Final answer:
To verify if v₁ is an eigenvector of λ₁ and v₂ is an eigenvector of λ₂, we can substitute the given values into the equations Av₁ = λ₁v₁ and Av₂ = λ₂v₂ and check if they hold true. After simplifying the equations, we can see that both v₁ and v₂ satisfy the eigenvector equations for their respective eigenvalues.
Step-by-step explanation:
Verifying eigenvectors and eigenvalues:
To verify if v₁ is an eigenvector of λ₁, we need to check if the equation Av₁ = λ₁v₁ holds true. Let's substitute the given values:
A = [λ₁] = [-3+i], v₁ = [-3, 1-5i]
Av₁ = [-3+i]*[-3, 1-5i] = [-3(0)+i(-3)(-3)-i(-3)(1-5i)+(1-5i)(-3)][-3+i+(1-5i)]
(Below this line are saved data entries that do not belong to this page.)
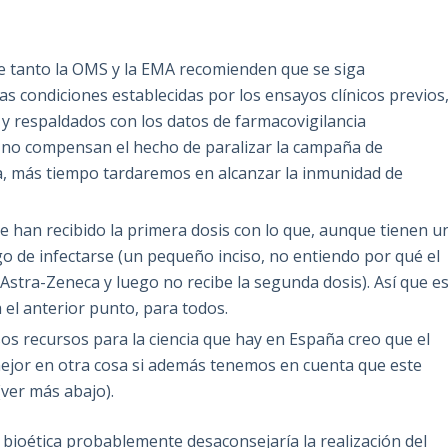
que tanto la OMS y la EMA recomienden que se siga
s condiciones establecidas por los ensayos clínicos previos
 y respaldados con los datos de farmacovigilancia
s no compensan el hecho de paralizar la campaña de
, más tiempo tardaremos en alcanzar la inmunidad de
e han recibido la primera dosis con lo que, aunque tienen u
sgo de infectarse (un pequeño inciso, no entiendo por qué el
 Astra-Zeneca y luego no recibe la segunda dosis). Así que e
 el anterior punto, para todos.
sos recursos para la ciencia que hay en España creo que el
mejor en otra cosa si además tenemos en cuenta que este
ver más abajo).
 bioética probablemente desaconsejaría la realización del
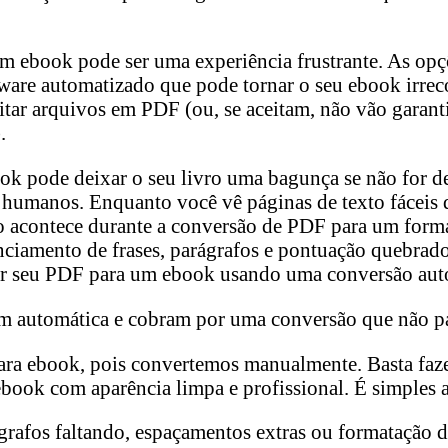
um ebook pode ser uma experiência frustrante. As opç
ftware automatizado que pode tornar o seu ebook irre
ar arquivos em PDF (ou, se aceitam, não vão garantir
.
ok pode deixar o seu livro uma bagunça se não for 
humanos. Enquanto você vê páginas de texto fáceis 
 acontece durante a conversão de PDF para um forma
enciamento de frases, parágrafos e pontuação quebrado
er seu PDF para um ebook usando uma conversão aut
m automática e cobram por uma conversão que não p
a ebook, pois convertemos manualmente. Basta fazer
book com aparência limpa e profissional. É simples 
rafos faltando, espaçamentos extras ou formatação de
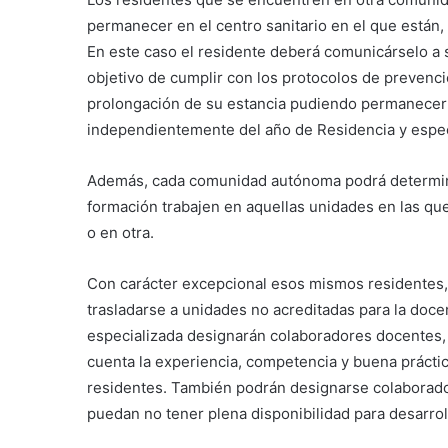
permanecer en el centro sanitario en el que están, 
En este caso el residente deberá comunicárselo a 
objetivo de cumplir con los protocolos de prevenci
prolongación de su estancia pudiendo permanecer 
independientemente del año de Residencia y espec
Además, cada comunidad autónoma podrá determina
formación trabajen en aquellas unidades en las q
o en otra.
Con carácter excepcional esos mismos residentes,
trasladarse a unidades no acreditadas para la doce
especializada designarán colaboradores docentes,
cuenta la experiencia, competencia y buena prácti
residentes. También podrán designarse colaborado
puedan no tener plena disponibilidad para desarrol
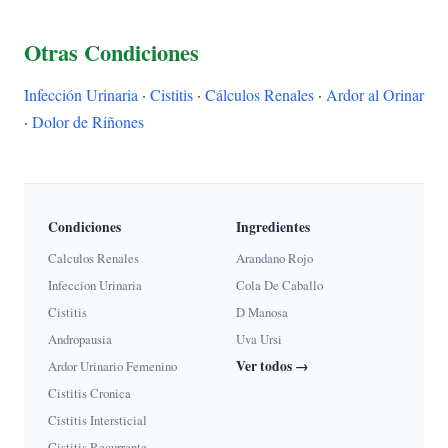
Otras Condiciones
Infección Urinaria
·
Cistitis
·
Cálculos Renales
·
Ardor al Orinar
·
Dolor de Riñones
Condiciones
Ingredientes
Calculos Renales
Arandano Rojo
Infeccion Urinaria
Cola De Caballo
Cistitis
D Manosa
Andropausia
Uva Ursi
Ver todos →
Ardor Urinario Femenino
Cistitis Cronica
Cistitis Intersticial
Cistitis Recurrente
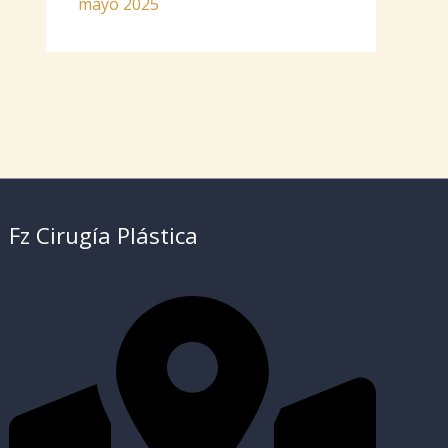
mayo 2025
Fz Cirugía Plástica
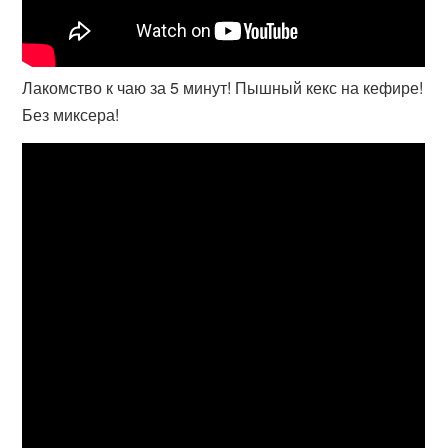
Лакомство к чаю за 5 минут! Пышный кекс на кефире!
Без миксера!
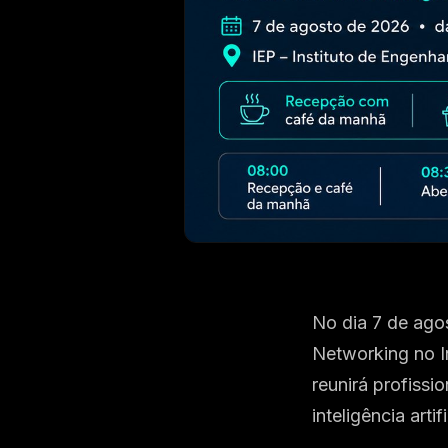
No dia 7 de ago
Networking no In
reunirá profissi
inteligência arti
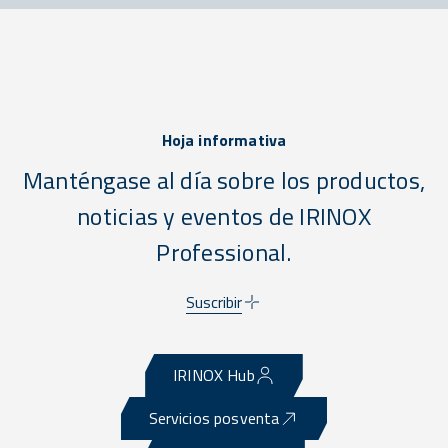
Hoja informativa
Manténgase al día sobre los productos,
noticias y eventos de IRINOX
Professional.
Suscribir
IRINOX Hub
Servicios posventa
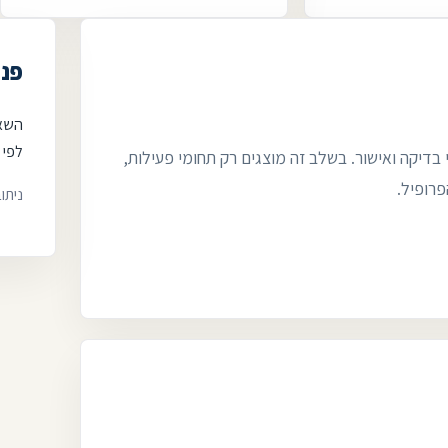
פני
השאי
לפי 
 בדיקה ואישור. בשלב זה מוצגים רק תחומי פעילות,
פרופיל.
ניתו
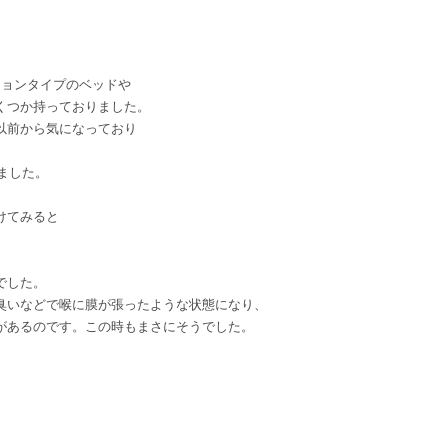
ションタイプのベッドや
くつか持っておりました。
以前から気になっており
ました。
けてみると
でした。
臭いなどで喉に膜が張ったような状態になり、
があるのです。この時もまさにそうでした。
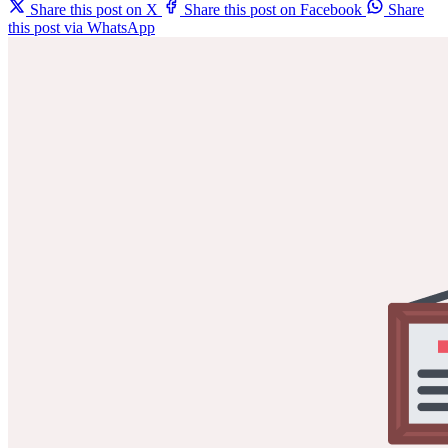
Share this post on X
Share this post on Facebook
Share
this post via WhatsApp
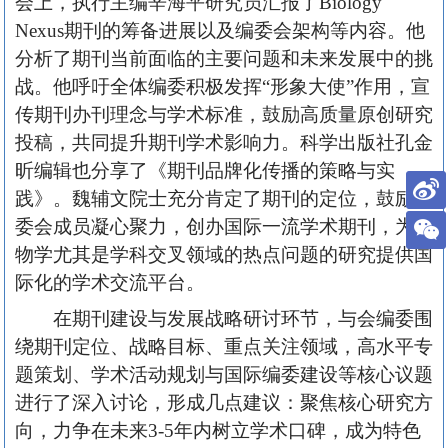
会上，执行主编辛海平研究员汇报了Biology
Nexus期刊的筹备进展以及编委会架构等内容。他
分析了期刊当前面临的主要问题和未来发展中的挑
战。他呼吁全体编委积极发挥“形象大使”作用，宣
传期刊办刊理念与学术标准，鼓励高质量原创研究
投稿，共同提升期刊学术影响力。科学出版社孔金
昕编辑也分享了《期刊品牌化传播的策略与实
践》。魏辅文院士充分肯定了期刊的定位，鼓励编
委会成员凝心聚力，创办国际一流学术期刊，为生
物学尤其是学科交叉领域的热点问题的研究提供国
际化的学术交流平台。
在期刊建设与发展战略研讨环节，与会编委围
绕期刊定位、战略目标、重点关注领域，高水平专
题策划、学术活动规划与国际编委建设等核心议题
进行了深入讨论，形成几点建议：聚焦核心研究方
向，力争在未来3-5年内树立学术口碑，成为特色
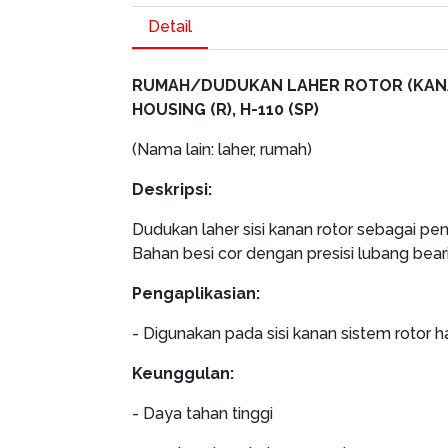
Detail
RUMAH/DUDUKAN LAHER ROTOR (KAN
HOUSING (R), H-110 (SP)
(Nama lain: laher, rumah)
Deskripsi:
Dudukan laher sisi kanan rotor sebagai pe
Bahan besi cor dengan presisi lubang beari
Pengaplikasian:
- Digunakan pada sisi kanan sistem rotor 
Keunggulan:
- Daya tahan tinggi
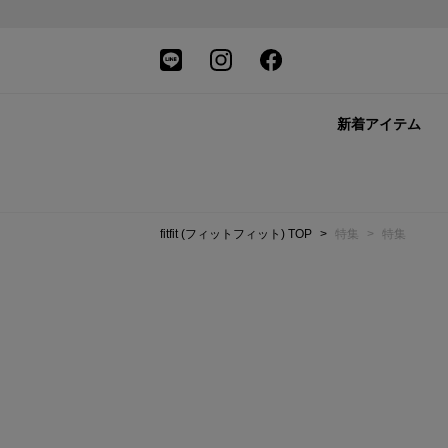
新着アイテム
fitfit (フィットフィット) TOP
>
特集
>
特集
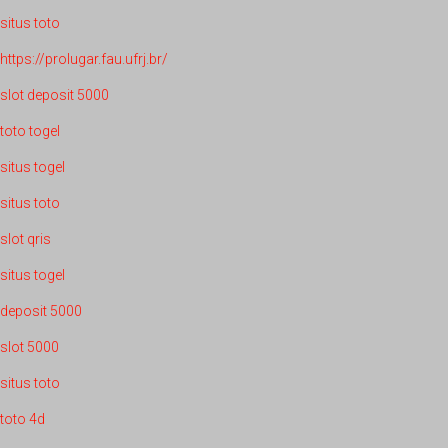
situs toto
https://prolugar.fau.ufrj.br/
slot deposit 5000
toto togel
situs togel
situs toto
slot qris
situs togel
deposit 5000
slot 5000
situs toto
toto 4d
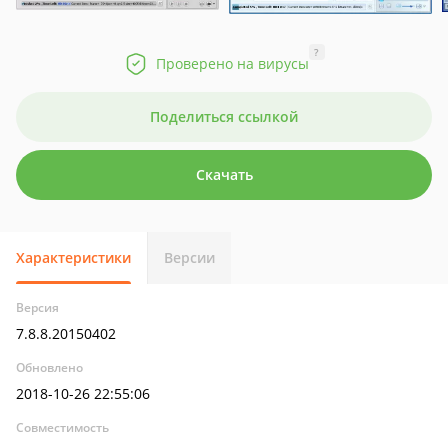
?
Проверено на вирусы
Поделиться ссылкой
Скачать
Характеристики
Версии
Версия
7.8.8.20150402
Обновлено
2018-10-26 22:55:06
Совместимость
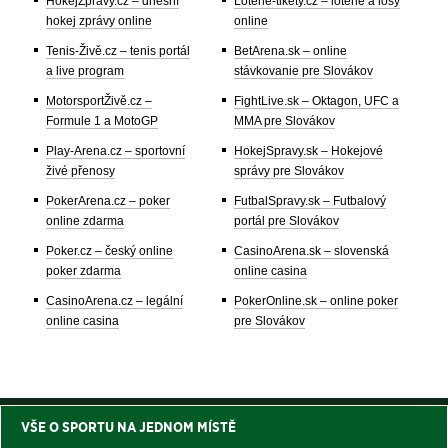
HokejZprávy.cz – dnešní
Loterie-tikety.cz – loterie a losy
hokej zprávy online
online
Tenis-Živě.cz – tenis portál
BetArena.sk – online
a live program
stávkovanie pre Slovákov
MotorsportŽivě.cz –
FightLive.sk – Oktagon, UFC a
Formule 1 a MotoGP
MMA pre Slovákov
Play-Arena.cz – sportovní
HokejSpravy.sk – Hokejové
živé přenosy
správy pre Slovákov
PokerArena.cz – poker
FutbalSpravy.sk – Futbalový
online zdarma
portál pre Slovákov
Poker.cz – český online
CasinoArena.sk – slovenská
poker zdarma
online casina
CasinoArena.cz – legální
PokerOnline.sk – online poker
online casina
pre Slovákov
VŠE O SPORTU NA JEDNOM MÍSTĚ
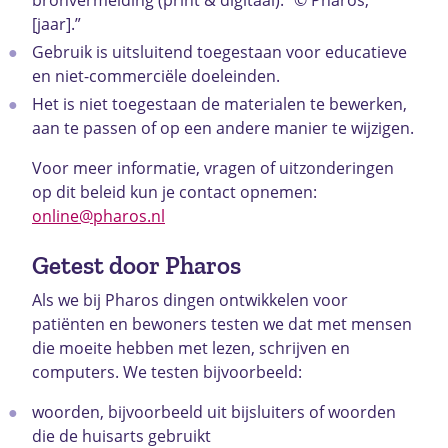
[jaar].”
Gebruik is uitsluitend toegestaan voor educatieve
en niet-commerciële doeleinden.
Het is niet toegestaan de materialen te bewerken,
aan te passen of op een andere manier te wijzigen.
Voor meer informatie, vragen of uitzonderingen
op dit beleid kun je contact opnemen:
online@pharos.nl
Getest door Pharos
Als we bij Pharos dingen ontwikkelen voor
patiënten en bewoners testen we dat met mensen
die moeite hebben met lezen, schrijven en
computers. We testen bijvoorbeeld:
woorden, bijvoorbeeld uit bijsluiters of woorden
die de huisarts gebruikt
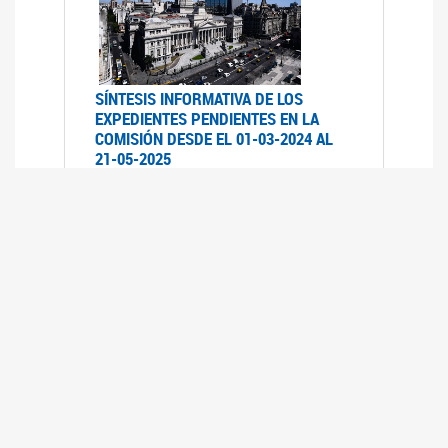
SÍNTESIS INFORMATIVA DE LOS
EXPEDIENTES PENDIENTES EN LA
COMISIÓN DESDE EL 01-03-2024 AL
21-05-2025
21/05/2025
AVANCES LEGISLATIVOS EN
TEMÁTICAS DE GÉNERO A 2023
12/05/2025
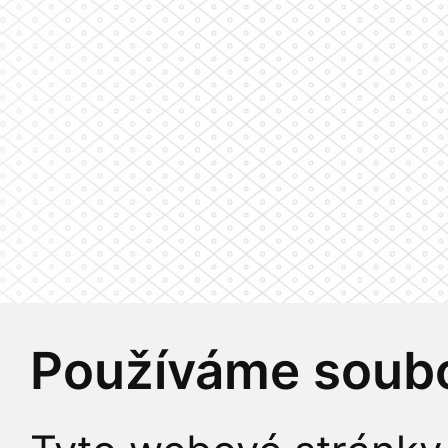
Používáme soubo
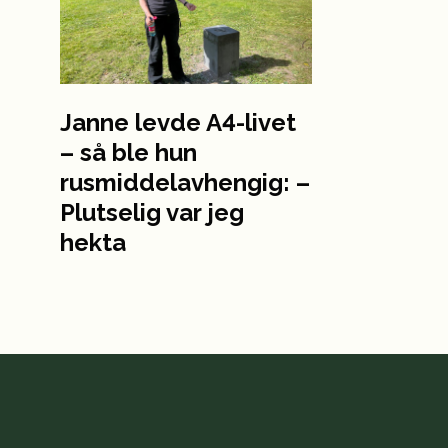
Janne levde A4-livet
– så ble hun
rusmiddelavhengig: –
Plutselig var jeg
hekta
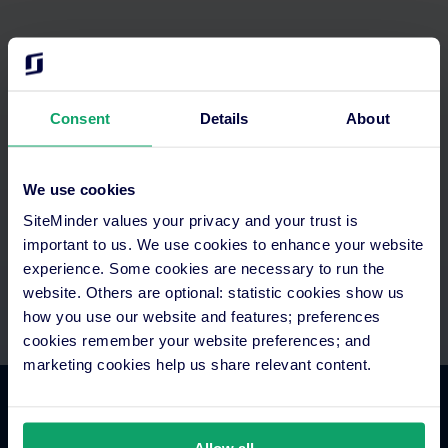
Optimieren Sie Ihre Zeit
Consent
Details
About
Greifen Sie in einem System auf alles zu. Richten Sie
automatisierte Zahlungen ein und integrieren Sie sie in Ihre
We use cookies
vorhandene Technologie. Engagierte Support- und
Onboarding-Teams stehen Ihnen zur Seite.
SiteMinder values your privacy and your trust is
important to us. We use cookies to enhance your website
experience. Some cookies are necessary to run the
website. Others are optional: statistic cookies show us
how you use our website and features; preferences
cookies remember your website preferences; and
marketing cookies help us share relevant content.
Hotel Commerce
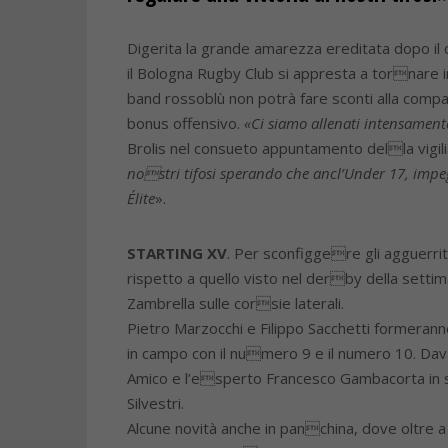
Digerita la grande amarezza ereditata dopo il 
il Bologna Rugby Club si appresta a tornare i
band rossoblù non potrà fare sconti alla compa
bonus offensivo.
«Ci siamo allenati intensamen
Brolis nel consueto appuntamento della vigili
nostri tifosi sperando che ancl’Under 17, impeg
Élite
».
STARTING XV
. Per sconfiggere gli agguerri
rispetto a quello visto nel derby della set
Zambrella sulle corsie laterali.
Pietro Marzocchi e Filippo Sacchetti formeranno
in campo con il numero 9 e il numero 10. Davan
Amico e l’esperto Francesco Gambacorta in se
Silvestri.
Alcune novità anche in panchina, dove oltre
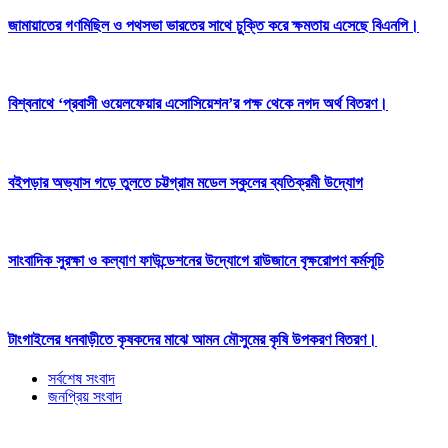
জামায়াতের গণমিছিল ও পথসভা ভারতের সাথে চুক্তি করে ক্ষমতায় এসেছে বিএনপি।
বিশ্বনাথে ‘প্রবাসী ওয়েলফেয়ার এসোসিয়েশন’র পক্ষ থেকে নগদ অর্থ বিতরণ।
বইপড়ার অভ্যাস গড়ে তুলতে চট্টগ্রাম মডেল স্কুলের ব্যতিক্রমী উদ্যোগ
সাংবাদিক সুরক্ষা ও কল্যাণ ফাউন্ডেশনের উদ্যোগে রাউজানে বৃক্ষরোপণ কর্মসূচি
টাংগাইলের ধনবাড়ীতে কৃষকদের মাঝে আমন মৌসুমের কৃষি উপকরণ বিতরণ।
সর্বশেষ সংবাদ
জনপ্রিয় সংবাদ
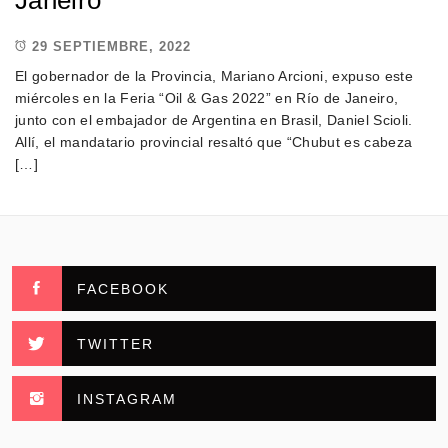
Janeiro
29 SEPTIEMBRE, 2022
El gobernador de la Provincia, Mariano Arcioni, expuso este
miércoles en la Feria “Oil & Gas 2022” en Río de Janeiro,
junto con el embajador de Argentina en Brasil, Daniel Scioli.
Allí, el mandatario provincial resaltó que “Chubut es cabeza
[…]
FACEBOOK
TWITTER
INSTAGRAM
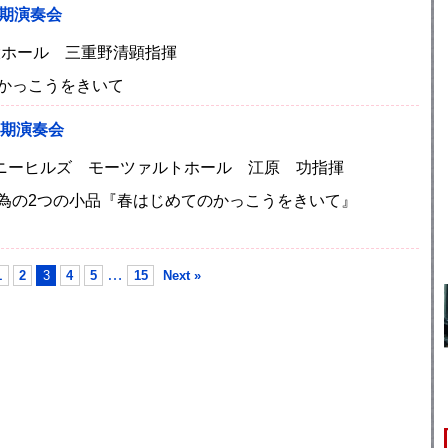
定期演奏会
Ｏ大ホール 三重野清顕指揮
かっこうをきいて
定期演奏会
フォニーヒルズ モーツァルトホール 江原 功指揮
為の2つの小品『春はじめてのかっこうをきいて』
…
1
2
3
4
5
15
Next »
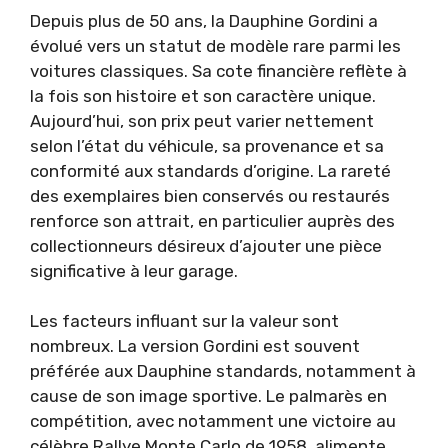
Depuis plus de 50 ans, la Dauphine Gordini a
évolué vers un statut de modèle rare parmi les
voitures classiques. Sa cote financière reflète à
la fois son histoire et son caractère unique.
Aujourd’hui, son prix peut varier nettement
selon l’état du véhicule, sa provenance et sa
conformité aux standards d’origine. La rareté
des exemplaires bien conservés ou restaurés
renforce son attrait, en particulier auprès des
collectionneurs désireux d’ajouter une pièce
significative à leur garage.
Les facteurs influant sur la valeur sont
nombreux. La version Gordini est souvent
préférée aux Dauphine standards, notamment à
cause de son image sportive. Le palmarès en
compétition, avec notamment une victoire au
célèbre Rallye Monte Carlo de 1958, alimente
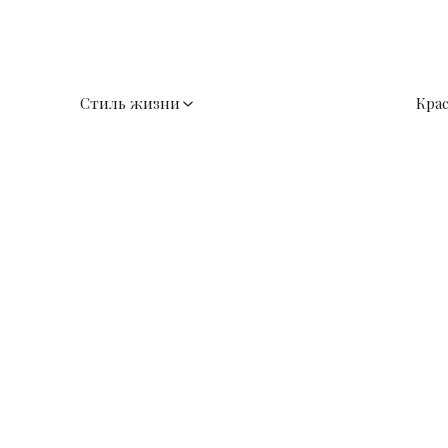
Стиль жизни
Кра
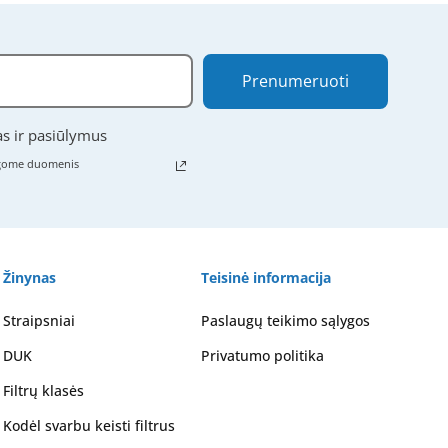
Prenumeruoti
as ir pasiūlymus
ugome duomenis
Žinynas
Teisinė informacija
Straipsniai
Paslaugų teikimo sąlygos
DUK
Privatumo politika
Filtrų klasės
Kodėl svarbu keisti filtrus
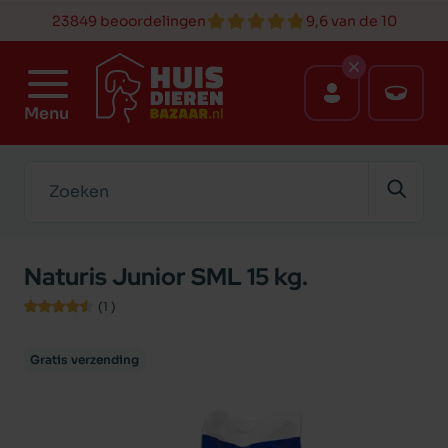
23849 beoordelingen
9,6 van de 10
Menu
Zoeken
Naturis Junior SML 15 kg.
(1
)
Gratis verzending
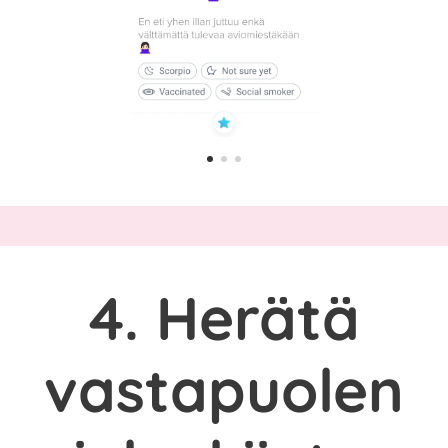
4. Herätä
vastapuolen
λ₁v₁ = [-3+i]*[-3, 1-5i] = [-3(0)+i(-3)(-3)-i(-3)(1-5i)+(1-5i)(-3)][-3+i+(1-5i)]
After simplifying the equations, we can see that Av₁ = λ₁v₁ holds true. Therefore, v₁ is an eigenvector of λ₁.
To verify if v₂ is an eigenvector of λ₂, we need to check if the equation Av₂ = λ₂v₂ holds true. Let's substitute the given values:
A = [λ₂] = [2], v₂ = [1, 2]
Av₂ = [2]*[1, 2] = [2(1)+2(2)][2+4] = [6][6]
λ₂v₂ = [2]*[1, 2] = [2(1)+2(2)][2+4] = [6][6]
After simplifying the equations, we can see that Av₂ = λ₂v₂ holds true. Therefore, v₂ is an eigenvector of λ₂.
Suppose that the matrix A has the following eigenvalues and eigenvectors: λ₁=-3+i with v₁=[-3 1-5i] and λ₂=2 with v₂={1 2}. Verify that v₁ is an eigenvector of λ₁ also check v₂ is an eigenvector of λ₂.